15,175 posts, read 24,345,130 times
Reputation: 29080
Quote:
Originally Posted by capoeira View Post
Have you ever tried Collagen supplements for the pain. 12 years ago I could not do a squat without knee pain and I had knee pain walking down hill. After a few weeks on the Drs Best Hyaluronic Acid/Collagen supplement my knees were pain free and have remained pain free. I still take it and alternate it with Solgar 7.

https://www.iherb.com/r/doctor-s-bes...ranslated=true


I also know several people who had relief of knee pain after taking Solgar 7. This supplement contains UC-II collagen.

https://www.nutritionaloutlook.com/v...nd-chondroitin

https://www.newhope.com/food-amp-bev...es-gras-status

Some Amazon reviewers of Solgar 7 also report very good results.

https://www.amazon.com/Solgar-No-Veg...ews-filter-bar

" I have bad arthritis and knee pain from severe ligament and meniscus damage, I was gobbling several naproxen tablets a day and still unable to walk very far or even get out of bed some days. A few weeks on this stuff and I had reduced my naproxen intake to one tablet every few days if that, and walking a mile a day without pain."

"My pain was debilitating so I started off with 3 pills per day (one is recommended). Within a week I obtained relief. Within 2 the pain was gone. "

"after about a week my pain went from 9-10 to 0-1"

"About 10 years ago my health food store owner recommended this product. My knees are bone on bone and I am pain free. The only time I experienced any pain was when I pushed the exercise too far. I golf three times a week and I also take walks. I highly recommend!"




Vitacost has a large variety of healthy food available for delivery if you get tired of Amazon Fresh and Instacart deliveries.

https://www.vitacost.com/food-grocery-2

https://www.vitacost.com/soups-9



According to Scott Sonnon one has to work on hip and ankle mobility to alleviate knee pain.
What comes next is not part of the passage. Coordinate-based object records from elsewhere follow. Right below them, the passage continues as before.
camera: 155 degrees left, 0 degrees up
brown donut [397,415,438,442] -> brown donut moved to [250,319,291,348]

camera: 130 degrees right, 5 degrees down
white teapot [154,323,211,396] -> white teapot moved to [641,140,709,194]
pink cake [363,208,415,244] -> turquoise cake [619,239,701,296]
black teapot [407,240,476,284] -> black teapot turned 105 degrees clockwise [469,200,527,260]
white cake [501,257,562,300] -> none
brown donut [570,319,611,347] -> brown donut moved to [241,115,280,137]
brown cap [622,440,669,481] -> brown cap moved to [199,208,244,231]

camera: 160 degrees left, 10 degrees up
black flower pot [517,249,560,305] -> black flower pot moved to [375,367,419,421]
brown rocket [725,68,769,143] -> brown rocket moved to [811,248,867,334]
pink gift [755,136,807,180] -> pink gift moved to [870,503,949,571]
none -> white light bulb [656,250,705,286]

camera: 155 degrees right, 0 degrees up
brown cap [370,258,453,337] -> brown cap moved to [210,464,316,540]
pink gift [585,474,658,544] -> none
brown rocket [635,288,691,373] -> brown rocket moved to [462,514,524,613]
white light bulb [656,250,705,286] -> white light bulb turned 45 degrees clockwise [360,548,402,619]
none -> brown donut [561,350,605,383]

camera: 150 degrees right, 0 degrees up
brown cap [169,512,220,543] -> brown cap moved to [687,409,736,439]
https://twitter.com/flowcoach/status/665265292826640384

The beginner part of his Intuflow Joint Mobility program is available for free on youtube.
The issue with any supplements like this is you have to have a joint and a meniscus for it to work on. Bone on bone literally means bone on bone. The mechanics that your supplements works on are no longer there for it to work. So unequivocally this stuff will not work.

And the reason I know this is because I am also bone on bone in both knees, and I asked my doctor. And that’s exactly what he said.